Wobei natürlich klar war, dass weder er noch Anne (Clara Paget) viel für Max übrighaben würden. Nicht nach allem, was zwischen den dreien passiert ist oder nach dem Verrat, den Max begangen hat. Und hey, Anne lebt noch! Endlich gibt es da Gewissheit. Aber der springende Punkt ist das Vorhaben, welches Max unserem Jack unterbreitet. Denn sie weiß von Eleanors (einfluss-)reichem Großvater und auch wenn die Chancen nicht groß sind, dass sich dort ein neuer Verbündeter finden lässt (Eleanor selbst sah die Aussichten dahingehend schon nicht als rosig an - wie sollen da ein paar dahergelaufene Piraten Erfolg haben?), so ist die Möglichkeit, dass der Tod seiner Enkelin für eine entsprechende Motivation sorgt, nicht klein.
Unterm Strich sieht es für unsere Piraten somit trotz der Niederlage diese Woche nicht schlecht aus. Diese Runde mögen sie zwar verloren haben, aber das letzte Wort ist noch nicht gesprochen. Es bleibt spannend.
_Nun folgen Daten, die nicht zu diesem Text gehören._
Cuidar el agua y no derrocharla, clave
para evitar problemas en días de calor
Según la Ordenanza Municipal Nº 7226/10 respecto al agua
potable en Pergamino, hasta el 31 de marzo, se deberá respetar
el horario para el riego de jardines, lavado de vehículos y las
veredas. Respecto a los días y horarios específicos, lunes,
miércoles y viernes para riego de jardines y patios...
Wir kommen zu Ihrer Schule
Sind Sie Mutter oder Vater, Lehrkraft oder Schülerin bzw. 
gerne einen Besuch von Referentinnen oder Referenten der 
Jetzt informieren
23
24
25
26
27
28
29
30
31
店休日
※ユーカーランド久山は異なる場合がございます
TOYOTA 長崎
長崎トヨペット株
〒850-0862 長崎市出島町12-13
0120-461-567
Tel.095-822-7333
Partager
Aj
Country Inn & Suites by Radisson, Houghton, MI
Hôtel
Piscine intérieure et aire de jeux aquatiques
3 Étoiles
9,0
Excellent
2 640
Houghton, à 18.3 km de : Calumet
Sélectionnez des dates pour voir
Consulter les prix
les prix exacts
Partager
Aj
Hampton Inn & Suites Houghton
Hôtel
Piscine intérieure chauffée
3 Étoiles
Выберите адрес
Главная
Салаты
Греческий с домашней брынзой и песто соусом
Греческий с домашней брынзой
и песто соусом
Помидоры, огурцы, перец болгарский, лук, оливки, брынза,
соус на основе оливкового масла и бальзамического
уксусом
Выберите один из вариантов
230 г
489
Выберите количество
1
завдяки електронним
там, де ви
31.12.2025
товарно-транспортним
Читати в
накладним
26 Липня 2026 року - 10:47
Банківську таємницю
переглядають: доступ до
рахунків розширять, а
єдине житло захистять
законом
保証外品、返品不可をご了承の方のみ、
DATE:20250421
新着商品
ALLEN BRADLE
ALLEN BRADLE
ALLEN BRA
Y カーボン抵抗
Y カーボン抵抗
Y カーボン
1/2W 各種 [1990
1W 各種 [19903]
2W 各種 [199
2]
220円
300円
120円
Fazit: Eine weitere herausragende Folge, an der es so gut wie nichts zu bemängeln gibt. Action? Check. Tolle Charaktermomente? Check. Überraschungen (inklusive überraschender Tode)? Check. Zudem bleibt es trotz einiger Hinweise ungewiss, wie die Serie enden wird. Aber eines ist sicher: Staffel vier befindet sich bereits seit der ersten Episode im Endspiel und weigert sich stetig, unnötiges Füllmaterial zu liefern. So muss das!